Information supplied section start
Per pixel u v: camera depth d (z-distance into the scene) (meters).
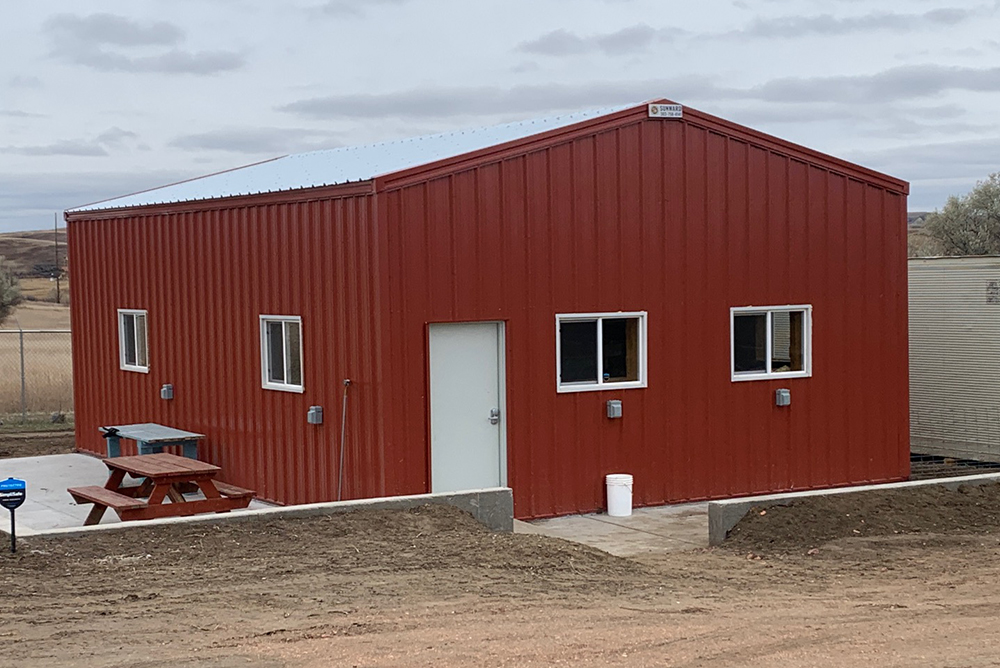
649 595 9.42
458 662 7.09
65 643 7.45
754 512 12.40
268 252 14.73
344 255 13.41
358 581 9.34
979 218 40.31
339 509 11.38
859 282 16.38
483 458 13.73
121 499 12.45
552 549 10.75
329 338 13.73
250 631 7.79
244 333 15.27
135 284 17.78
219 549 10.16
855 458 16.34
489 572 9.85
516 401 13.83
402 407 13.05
Information supplied section end
Information supplied section start
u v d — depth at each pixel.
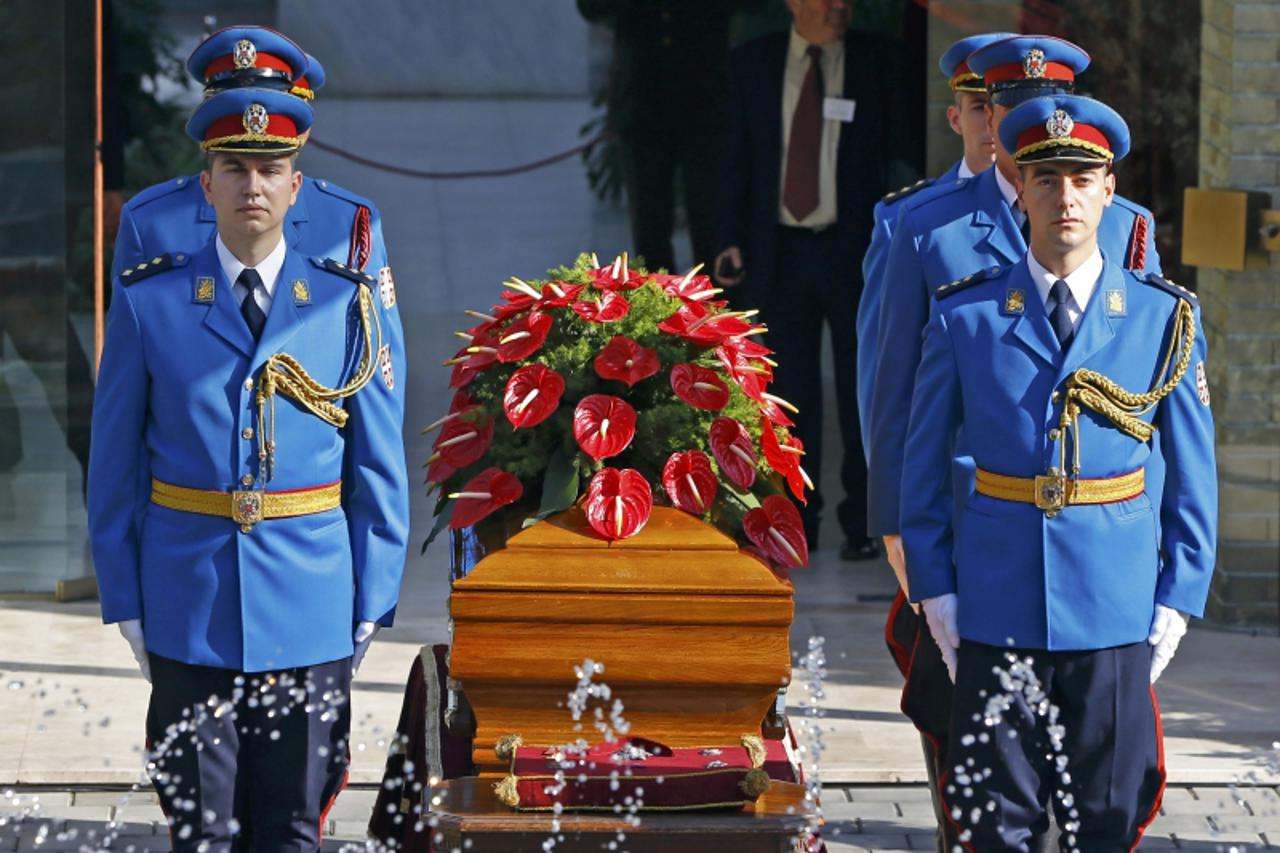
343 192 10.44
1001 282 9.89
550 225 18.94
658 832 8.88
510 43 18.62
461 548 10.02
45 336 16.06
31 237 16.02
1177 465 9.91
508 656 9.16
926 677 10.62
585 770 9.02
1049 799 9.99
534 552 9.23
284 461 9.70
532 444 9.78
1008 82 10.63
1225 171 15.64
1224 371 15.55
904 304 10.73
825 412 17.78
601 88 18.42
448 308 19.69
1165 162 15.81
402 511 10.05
Information supplied section end
Information supplied section start
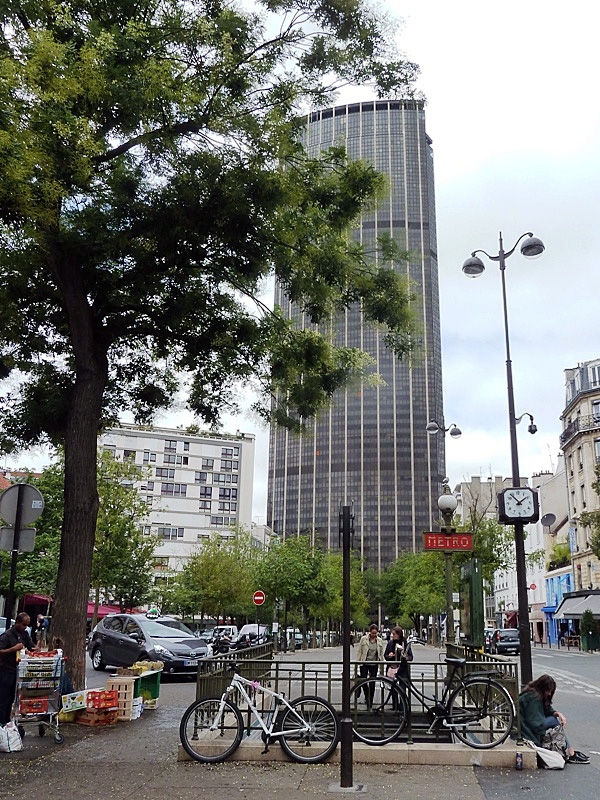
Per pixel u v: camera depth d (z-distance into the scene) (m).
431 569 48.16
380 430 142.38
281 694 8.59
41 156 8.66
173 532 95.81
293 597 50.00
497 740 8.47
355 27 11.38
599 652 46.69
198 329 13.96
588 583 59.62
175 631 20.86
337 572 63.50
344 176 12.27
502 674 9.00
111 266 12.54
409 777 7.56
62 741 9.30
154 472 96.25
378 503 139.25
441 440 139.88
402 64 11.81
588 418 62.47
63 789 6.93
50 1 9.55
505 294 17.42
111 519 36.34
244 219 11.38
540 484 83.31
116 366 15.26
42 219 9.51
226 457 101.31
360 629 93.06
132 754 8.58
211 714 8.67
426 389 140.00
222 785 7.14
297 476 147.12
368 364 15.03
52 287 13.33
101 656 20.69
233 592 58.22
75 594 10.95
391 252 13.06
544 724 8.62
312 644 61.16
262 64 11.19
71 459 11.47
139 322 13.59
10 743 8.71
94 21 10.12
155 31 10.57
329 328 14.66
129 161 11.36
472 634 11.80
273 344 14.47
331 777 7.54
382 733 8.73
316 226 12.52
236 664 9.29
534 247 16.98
Information supplied section end
▶ _Goal of the exercise_
Find the line with "the scene) (meters)." and the line with "552 549 10.75" in the records above. Copy both and all lines between them exactly, without pictures.

▶ _Response area_
Per pixel u v: camera depth d (z-distance into the scene) (meters).
649 595 9.42
458 662 7.09
65 643 7.45
754 512 12.40
268 252 14.73
344 255 13.41
358 581 9.34
979 218 40.31
339 509 11.38
859 282 16.38
483 458 13.73
121 499 12.45
552 549 10.75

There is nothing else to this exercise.